A federal district court judge on Wednesday denied a request from Maria Butina’s defense attorneys to move the alleged Russian agent out of solitary confinement.
Judge Tanya Chutkan, of the federal District Court for the District of Columbia, said Butina’s attorneys did not submit substantial evidence to prove that she was unjustly being kept isolated from the other inmates in the William G. Truesdale Adult Detention Center in Alexandria, Va.
{mosads}“The motion merely asserts counsel’s understanding, based on hearsay conversations and speculation, as to why the Defendant has been placed in administrative segregation,” Chutkan said.
Butina’s attorneys asked Chutkan earlier this week to move Butina to the center’s general population where she had been living before she was moved without given cause back into solitary confinement on Nov. 21.
They argue she had not violated any of the center’s rules, been disciplined or had any incidents with other inmates.
Being held in a cell for 22 hours a day without human interaction, her attorneys said, was starting to have a profound psychological impact on their client.
But Chutkan said under Supreme Court precedent, a prison’s internal security is usually a matter left to the discretion of prison administrators.
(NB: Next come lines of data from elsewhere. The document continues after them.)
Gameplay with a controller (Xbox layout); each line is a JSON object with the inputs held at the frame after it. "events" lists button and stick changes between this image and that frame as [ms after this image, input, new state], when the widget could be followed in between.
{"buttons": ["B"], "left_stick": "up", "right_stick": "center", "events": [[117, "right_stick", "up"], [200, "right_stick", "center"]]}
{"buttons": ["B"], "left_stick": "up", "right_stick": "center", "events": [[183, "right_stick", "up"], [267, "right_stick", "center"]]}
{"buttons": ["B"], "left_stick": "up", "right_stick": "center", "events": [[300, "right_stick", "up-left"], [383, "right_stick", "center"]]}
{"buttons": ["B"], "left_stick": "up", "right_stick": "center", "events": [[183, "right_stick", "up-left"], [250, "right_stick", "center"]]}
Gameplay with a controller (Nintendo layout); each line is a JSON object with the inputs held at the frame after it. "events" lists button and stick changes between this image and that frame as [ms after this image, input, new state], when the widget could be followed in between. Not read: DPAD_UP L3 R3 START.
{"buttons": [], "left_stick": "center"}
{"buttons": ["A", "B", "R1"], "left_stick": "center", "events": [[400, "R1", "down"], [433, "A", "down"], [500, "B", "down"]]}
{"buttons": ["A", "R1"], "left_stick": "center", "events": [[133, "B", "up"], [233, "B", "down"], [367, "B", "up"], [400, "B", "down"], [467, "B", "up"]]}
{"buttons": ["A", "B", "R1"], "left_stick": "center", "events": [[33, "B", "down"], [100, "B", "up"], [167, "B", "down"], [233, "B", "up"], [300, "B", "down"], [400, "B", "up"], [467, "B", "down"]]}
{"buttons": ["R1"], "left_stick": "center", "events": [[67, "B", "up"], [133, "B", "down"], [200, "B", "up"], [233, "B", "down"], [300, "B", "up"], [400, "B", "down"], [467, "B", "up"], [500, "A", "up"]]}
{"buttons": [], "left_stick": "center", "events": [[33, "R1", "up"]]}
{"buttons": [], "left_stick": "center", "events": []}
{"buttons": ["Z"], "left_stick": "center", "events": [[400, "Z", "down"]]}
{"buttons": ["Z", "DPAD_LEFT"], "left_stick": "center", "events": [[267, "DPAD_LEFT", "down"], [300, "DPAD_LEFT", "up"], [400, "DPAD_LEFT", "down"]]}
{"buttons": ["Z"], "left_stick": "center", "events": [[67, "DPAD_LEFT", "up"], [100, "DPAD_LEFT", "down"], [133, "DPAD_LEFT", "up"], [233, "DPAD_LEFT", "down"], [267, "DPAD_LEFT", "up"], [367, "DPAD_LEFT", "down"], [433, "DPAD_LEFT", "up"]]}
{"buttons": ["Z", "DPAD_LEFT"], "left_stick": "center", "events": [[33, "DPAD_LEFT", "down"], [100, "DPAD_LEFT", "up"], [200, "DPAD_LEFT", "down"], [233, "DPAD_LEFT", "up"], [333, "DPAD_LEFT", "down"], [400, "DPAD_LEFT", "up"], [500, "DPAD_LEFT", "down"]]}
The Alexandria detention center houses federal detainees awaiting trial in “administrative segregation” for their own safety, but Butina’s lawyers said the center has granted her previous request to live in the general population.
Butina has been incarcerated since her arrest in July. She has been held on charges of acting as an agent of the Russian Federation to infiltrate organizations active in American politics. Prosecutors said earlier this month they are working toward a resolution in her criminal case.